By LEONARDO CASTAŃEDA |
PUBLISHED: January 29, 2019 at 6:30 am | UPDATED: January 29, 2019 at 6:40 am

Sheriff’s and police departments in counties with a majority or near-majority of Hispanic residents were about as likely to cooperate with Immigration and Customs Enforcement as their counterparts in counties with smaller-than-average Hispanic populations, according to a new study from a University of California, Santa Cruz professor.

In California, that includes counties in the Central Valley like Kern and Fresno where more than half of all residents are Hispanic. Those counties are also among the more conservative in the state and have sheriffs that have generally supported close cooperation with ICE.
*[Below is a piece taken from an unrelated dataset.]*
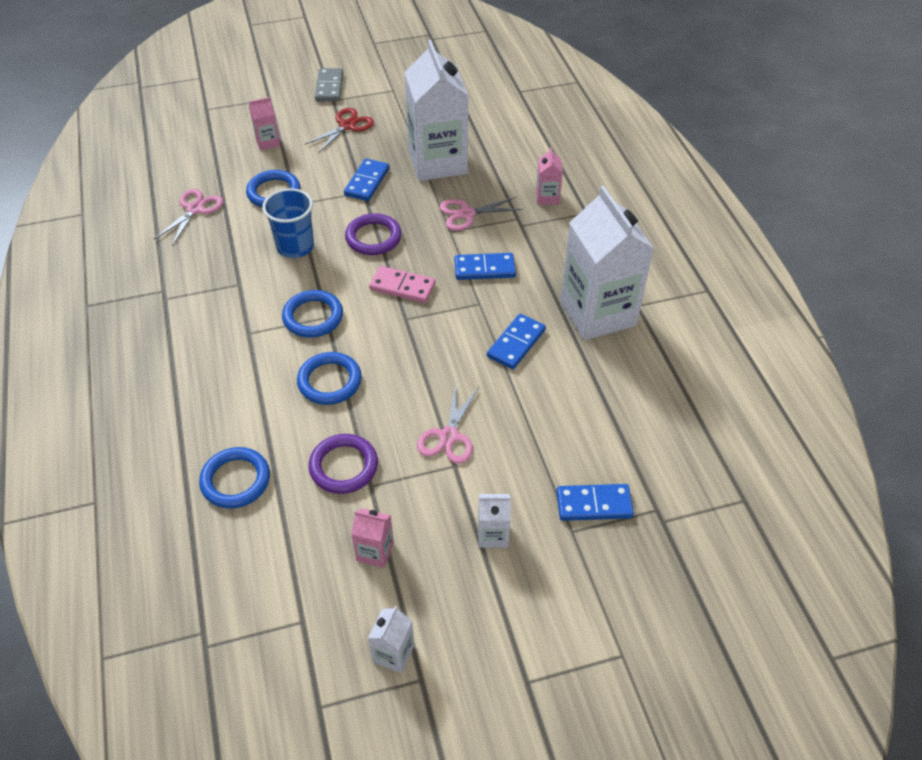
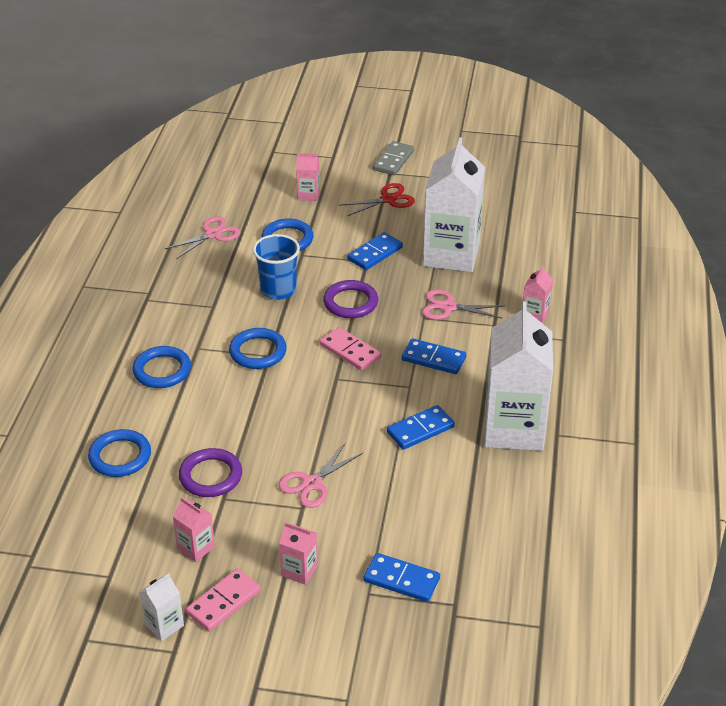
camera: 25 degrees right, 10 degrees down
blue ring [297,352,362,405] -> blue ring moved to [132,346,191,388]
white carton [478,494,511,548] -> pink carton [279,522,318,585]
none -> pink domino [186,569,261,632]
Juan Pedroza, a sociology professor and the study’s author, said that raises the question of whether heavily Hispanic communities will continue supporting strict immigration enforcement or push for more pro-immigration policies, which some activists say is already happening in the Central Valley. The answer could have far reaching implications in the debate over illegal immigration and the construction of a border wall.

Pedroza analyzed nationwide data from the federal Secure Communities program, which allowed ICE to ask sheriff’s and police departments to hold non-citizens they arrested so immigration agents could detain them. The data covers the start of the program around 2008 to mid-2013, when Secure Communities became the target of significant political criticism. Connecticut became the first state to place restrictions on cooperation with ICE in mid-2013, and former President Barack Obama ended Secure Communities the following year. President Trump reinstated the program in 2017.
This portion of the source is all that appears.